Is there any option for random resampling from rep-seqs and table (for example, 20,000 sequences will be randomly selected, then make new rep-seqs file).
Or if somebody have other idea to solve this error, please help me.

Thank you

jwdebelius · November 21, 2018, 9:23am

Hi @suzukik,

A couple of solutions I can come up with, not sure if any help.

One would be to make sure you have singletons and chimeras filtered out of your tree and table before building. I think deblur does this automatically, I’m not sure what denosing/clustering method you used.

The solution you’re proposing is essentially rarefaction of your table. Which is somewhat controversial, although appropriate in diversity calculations. So, it’s an option but perhaps not the best one.

You might also want to look for additional computational resources, depending on your data privacy/ethics rules. (Although, if you’re only building the tree, dealing with a set of de-identified sequences with no sample data attached, but always better to check if you’re not sure.) These might include:

A local or national computational resource. Many universities have super computers or super computer consortium agreements that you can apply to use. A bioinformatics core or IT department might be able ot help you locate yours.
Buying time on a cloud-based platform like Amazon Web Services or Microsoft Azure. It’s essentially a supercomputer for hire. Depending on what you’re doing, its historically been in the neighborhood of a few dollars a day to get a fair bit of processing power, and you don’t need to keep running stuff long term which can help limit your costs. I’m not sure if there’s a QIIME installation already there, and can’t give more advice on which installation makes sense.
Finally, if If you’re willing/able to have your data hosted on someone else’s server, Qiita is a database developed by Rob Knight’s group at UC San Diego. It leverages a standardised platform for denoising (and clustering) against what their team of expert developers - including some of the people behind QIIME and QIIME 2 - consider the best pipeline. I think they output QIIME 2 artefacts at the end of processing.

Hope that’s helpful.

Best,
Justine

suzukik · November 21, 2018, 10:16am

Hi Justine,

Thank you very much for your kind suggestion.
I used DADA2 for denoising and clustering the sequence. I think that chimeras were automatically removed from rep-seqs.
When I remove less abundance features (<10 in all sequences), trees were successfully built!! Thank you very much.
I am not sure if is this threshold value (10) reasonable. Probably 1 or 2 is better. I will try later.
And I will check if can I use super computer service in my university.

I have another question.
After the taxonomic analysis, I will use the data to LEfSe or PiCRUSt analysis.
In this time, although the table will be converted into relative abundance data, the table were prepared from different sampling depths.
Is this OK? Or should I prepare taxonomic table after standardizing the sampling depths?
In my case, minimum sequence number is approximately 20,000 and maximum is 200,000…
In qiime taxa barplot command, I could not find some option for controlling sampling depth.

Best regards,
Suzuki

jwdebelius · November 21, 2018, 10:32am

Hi @suzukik,

I’m glad it worked. Singletons and rare features often make up most of the sequences in your table, so sometimes removing the singletons or super low abundance features can solve this problem.

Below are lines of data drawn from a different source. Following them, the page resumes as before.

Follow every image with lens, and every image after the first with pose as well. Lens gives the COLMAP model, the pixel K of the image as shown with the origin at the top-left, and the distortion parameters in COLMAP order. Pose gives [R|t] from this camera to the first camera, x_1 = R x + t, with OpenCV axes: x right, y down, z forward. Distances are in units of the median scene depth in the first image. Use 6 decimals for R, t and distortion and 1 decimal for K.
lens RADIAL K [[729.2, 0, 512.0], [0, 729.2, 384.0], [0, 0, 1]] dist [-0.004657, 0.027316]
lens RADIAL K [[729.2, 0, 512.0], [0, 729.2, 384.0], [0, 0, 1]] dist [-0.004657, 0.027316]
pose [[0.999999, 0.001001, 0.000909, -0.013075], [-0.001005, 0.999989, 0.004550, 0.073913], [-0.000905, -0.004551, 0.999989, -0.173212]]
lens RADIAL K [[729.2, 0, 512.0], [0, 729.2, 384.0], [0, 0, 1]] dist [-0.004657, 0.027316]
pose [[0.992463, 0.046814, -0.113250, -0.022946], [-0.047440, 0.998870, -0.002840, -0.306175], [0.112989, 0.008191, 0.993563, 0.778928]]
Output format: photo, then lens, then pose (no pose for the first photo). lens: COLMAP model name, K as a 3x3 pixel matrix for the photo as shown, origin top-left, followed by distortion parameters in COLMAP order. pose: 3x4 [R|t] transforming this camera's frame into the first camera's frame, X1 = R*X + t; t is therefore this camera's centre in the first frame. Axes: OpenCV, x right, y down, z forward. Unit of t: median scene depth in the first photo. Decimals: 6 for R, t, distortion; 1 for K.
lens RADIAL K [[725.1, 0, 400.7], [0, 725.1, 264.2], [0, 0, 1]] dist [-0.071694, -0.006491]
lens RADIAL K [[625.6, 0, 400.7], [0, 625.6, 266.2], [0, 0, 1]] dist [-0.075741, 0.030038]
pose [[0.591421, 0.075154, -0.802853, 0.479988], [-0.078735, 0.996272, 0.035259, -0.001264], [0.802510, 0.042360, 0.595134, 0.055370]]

I think the second part of this question might need to be split into another topic. Weiss et al (linked above) shows that you need to rarefy for diversity calculations. However, it’s not recommended for the relative abundance calculations for feature-based analyses.

Best,
Justine

system · December 22, 2018, 4:46pm

This topic was automatically closed 31 days after the last reply. New replies are no longer allowed.